● Written task
Would you retype the lines from the one that holds "Радиально-упорные двухрядные шариковые" to the final line of the entries below, both ends included and exactly as written, but without pictures?
(Dataset content Opens)
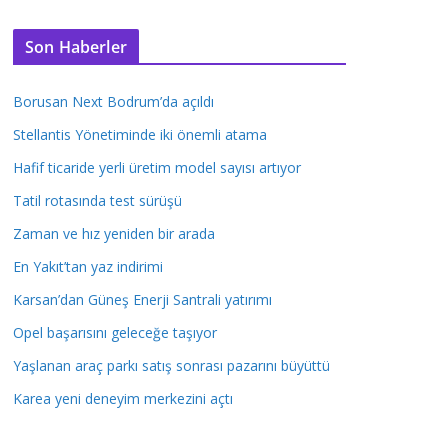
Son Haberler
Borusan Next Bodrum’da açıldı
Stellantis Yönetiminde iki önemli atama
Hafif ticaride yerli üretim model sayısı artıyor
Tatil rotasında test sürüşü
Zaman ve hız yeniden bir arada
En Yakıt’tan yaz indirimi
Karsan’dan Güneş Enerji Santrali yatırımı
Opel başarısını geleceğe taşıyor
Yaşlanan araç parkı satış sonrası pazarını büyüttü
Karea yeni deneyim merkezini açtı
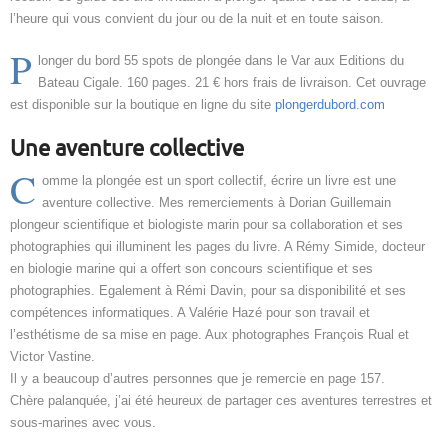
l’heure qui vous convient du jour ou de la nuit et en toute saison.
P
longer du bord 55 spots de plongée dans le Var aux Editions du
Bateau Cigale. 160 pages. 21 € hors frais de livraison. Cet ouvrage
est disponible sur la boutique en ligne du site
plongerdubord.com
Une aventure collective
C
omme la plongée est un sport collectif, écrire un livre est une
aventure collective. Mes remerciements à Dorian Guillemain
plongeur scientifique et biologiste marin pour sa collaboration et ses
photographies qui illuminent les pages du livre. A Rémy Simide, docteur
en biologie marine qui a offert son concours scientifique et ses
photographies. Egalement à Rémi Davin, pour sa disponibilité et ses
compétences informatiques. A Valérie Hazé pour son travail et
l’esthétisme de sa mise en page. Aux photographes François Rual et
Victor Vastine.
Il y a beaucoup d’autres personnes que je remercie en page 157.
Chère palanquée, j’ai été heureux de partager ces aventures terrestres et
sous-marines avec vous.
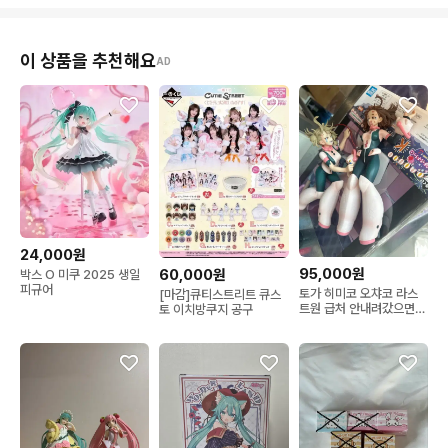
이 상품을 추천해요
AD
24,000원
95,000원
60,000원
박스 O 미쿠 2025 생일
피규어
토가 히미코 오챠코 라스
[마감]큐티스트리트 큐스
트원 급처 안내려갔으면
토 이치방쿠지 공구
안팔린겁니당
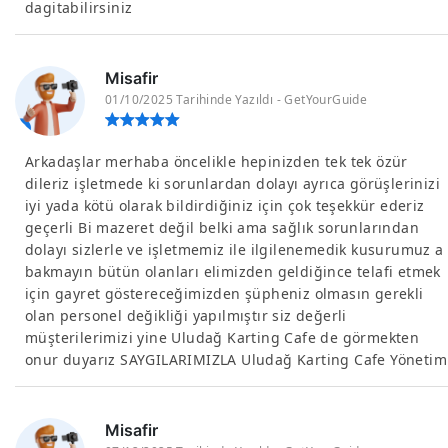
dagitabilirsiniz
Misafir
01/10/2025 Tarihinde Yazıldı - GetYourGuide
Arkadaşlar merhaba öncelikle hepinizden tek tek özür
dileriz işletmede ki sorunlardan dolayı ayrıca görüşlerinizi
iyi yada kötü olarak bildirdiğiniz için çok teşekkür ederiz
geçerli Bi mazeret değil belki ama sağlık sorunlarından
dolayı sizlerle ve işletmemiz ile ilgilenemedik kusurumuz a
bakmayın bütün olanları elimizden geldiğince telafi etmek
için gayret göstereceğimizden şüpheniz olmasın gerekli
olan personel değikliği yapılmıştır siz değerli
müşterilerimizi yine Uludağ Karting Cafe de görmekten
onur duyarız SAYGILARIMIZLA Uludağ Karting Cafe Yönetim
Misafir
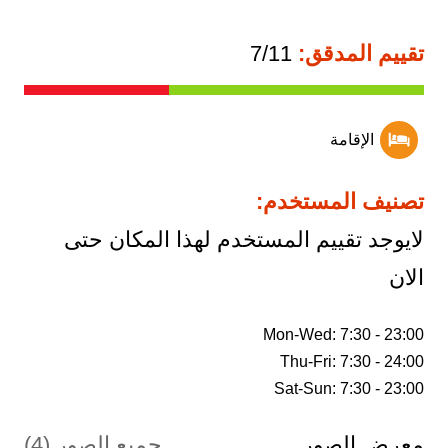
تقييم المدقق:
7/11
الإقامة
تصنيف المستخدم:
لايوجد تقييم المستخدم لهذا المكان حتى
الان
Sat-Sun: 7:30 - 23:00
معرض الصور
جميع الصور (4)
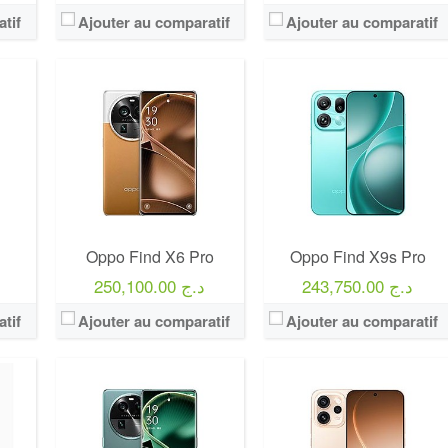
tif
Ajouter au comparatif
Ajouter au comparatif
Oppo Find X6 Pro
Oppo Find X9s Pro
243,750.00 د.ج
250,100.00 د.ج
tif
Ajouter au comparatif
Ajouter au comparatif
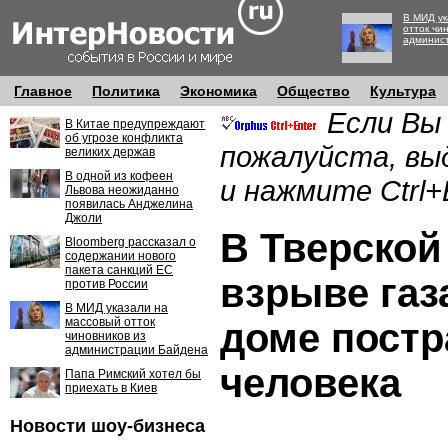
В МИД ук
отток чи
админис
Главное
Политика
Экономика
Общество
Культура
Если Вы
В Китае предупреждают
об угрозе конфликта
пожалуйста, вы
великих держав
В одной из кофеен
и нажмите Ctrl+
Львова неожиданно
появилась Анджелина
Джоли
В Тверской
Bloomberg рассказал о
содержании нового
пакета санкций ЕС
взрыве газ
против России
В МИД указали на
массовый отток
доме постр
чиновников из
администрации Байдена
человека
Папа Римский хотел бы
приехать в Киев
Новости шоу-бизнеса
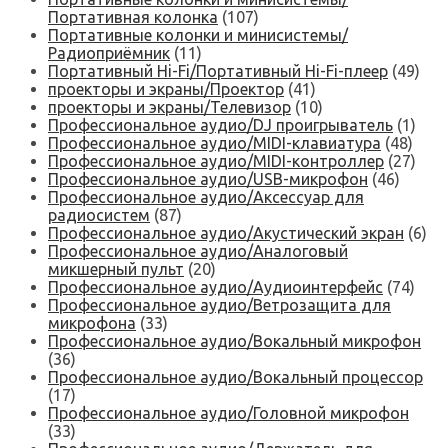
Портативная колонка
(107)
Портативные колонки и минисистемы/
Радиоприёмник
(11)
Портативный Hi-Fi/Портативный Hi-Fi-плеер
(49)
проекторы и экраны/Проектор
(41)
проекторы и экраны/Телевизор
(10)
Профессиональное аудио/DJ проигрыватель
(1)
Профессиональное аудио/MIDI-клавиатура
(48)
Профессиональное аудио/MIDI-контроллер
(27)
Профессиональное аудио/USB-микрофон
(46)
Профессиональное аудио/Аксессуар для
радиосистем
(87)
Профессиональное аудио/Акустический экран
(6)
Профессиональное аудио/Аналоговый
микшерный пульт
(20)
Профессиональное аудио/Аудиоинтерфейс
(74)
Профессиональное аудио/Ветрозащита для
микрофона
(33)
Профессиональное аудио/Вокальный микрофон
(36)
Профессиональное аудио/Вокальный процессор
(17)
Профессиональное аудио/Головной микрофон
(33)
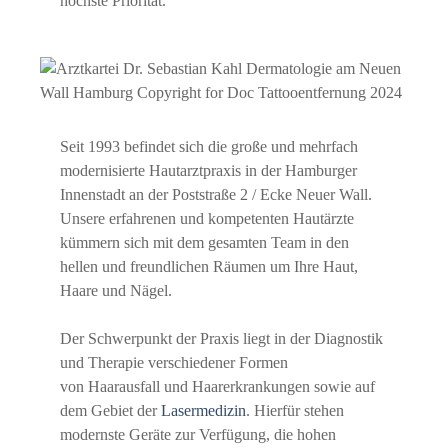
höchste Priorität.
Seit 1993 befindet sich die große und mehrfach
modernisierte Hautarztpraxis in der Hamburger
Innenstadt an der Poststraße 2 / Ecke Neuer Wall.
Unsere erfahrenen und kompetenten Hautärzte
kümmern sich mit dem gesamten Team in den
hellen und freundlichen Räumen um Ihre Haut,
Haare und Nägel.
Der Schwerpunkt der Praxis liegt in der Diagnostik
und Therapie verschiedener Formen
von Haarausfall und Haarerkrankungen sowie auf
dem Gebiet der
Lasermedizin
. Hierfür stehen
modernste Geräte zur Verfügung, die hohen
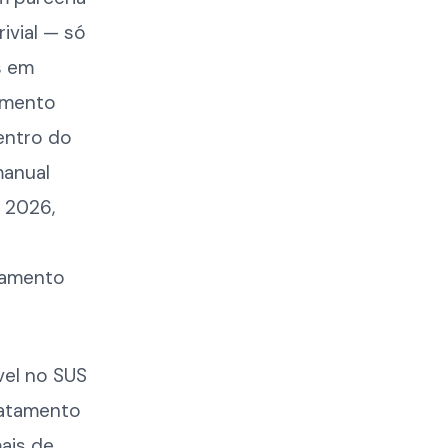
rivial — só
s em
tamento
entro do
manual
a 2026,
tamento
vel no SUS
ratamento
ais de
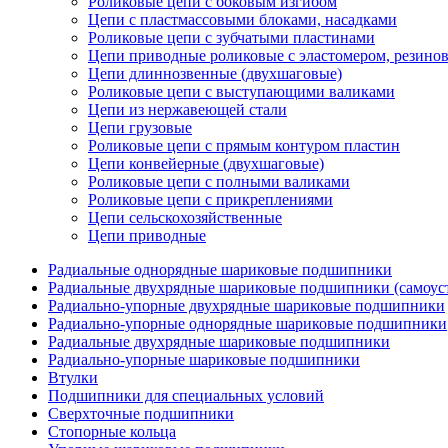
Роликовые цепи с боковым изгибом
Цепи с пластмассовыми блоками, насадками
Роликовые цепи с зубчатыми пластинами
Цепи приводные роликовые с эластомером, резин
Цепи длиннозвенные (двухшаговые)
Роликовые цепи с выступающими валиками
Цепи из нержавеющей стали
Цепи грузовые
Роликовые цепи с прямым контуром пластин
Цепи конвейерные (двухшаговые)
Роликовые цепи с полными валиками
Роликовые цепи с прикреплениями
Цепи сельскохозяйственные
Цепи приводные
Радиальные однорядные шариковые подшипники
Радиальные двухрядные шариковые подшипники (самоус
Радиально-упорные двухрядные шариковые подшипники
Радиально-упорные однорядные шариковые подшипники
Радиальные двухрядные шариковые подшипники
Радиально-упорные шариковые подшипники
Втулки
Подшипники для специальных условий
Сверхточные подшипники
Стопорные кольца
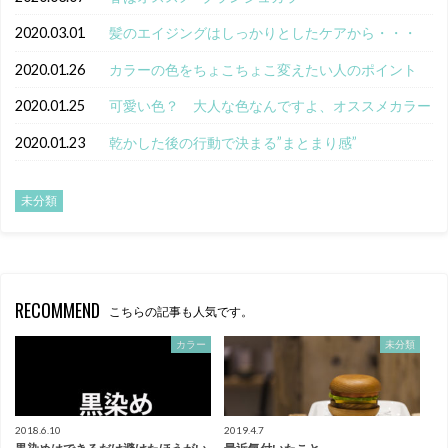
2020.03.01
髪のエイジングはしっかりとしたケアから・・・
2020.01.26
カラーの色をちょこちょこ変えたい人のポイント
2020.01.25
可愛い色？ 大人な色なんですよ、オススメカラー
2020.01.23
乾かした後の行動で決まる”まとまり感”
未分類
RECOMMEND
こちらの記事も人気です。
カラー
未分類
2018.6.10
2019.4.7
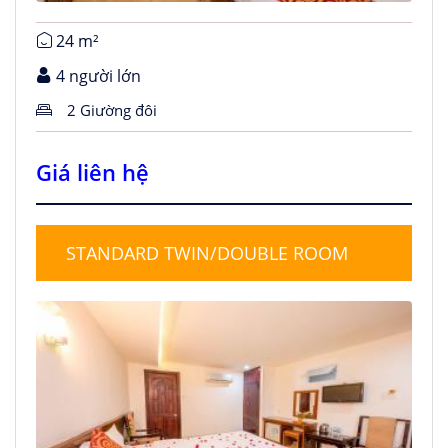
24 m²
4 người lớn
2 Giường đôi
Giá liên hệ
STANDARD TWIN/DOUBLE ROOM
(Dataset content Closes)
● Solved exercise
Радиально-упорные двухрядные шариковые подшипники
Радиально-упорные однорядные шариковые подшипники
Радиальные двухрядные шариковые подшипники
Радиально-упорные шариковые подшипники
Втулки
Подшипники для специальных условий
Сверхточные подшипники
Стопорные кольца
2020.03.01
髪のエイジングはしっかりとしたケアから・・・
2020.01.26
カラーの色をちょこちょこ変えたい人のポイント
2020.01.25
可愛い色？ 大人な色なんですよ、オススメカラー
2020.01.23
乾かした後の行動で決まる”まとまり感”
未分類
RECOMMEND
こちらの記事も人気です。
カラー
未分類
2018.6.10
2019.4.7
24 m²
4 người lớn
2 Giường đôi
Giá liên hệ
STANDARD TWIN/DOUBLE ROOM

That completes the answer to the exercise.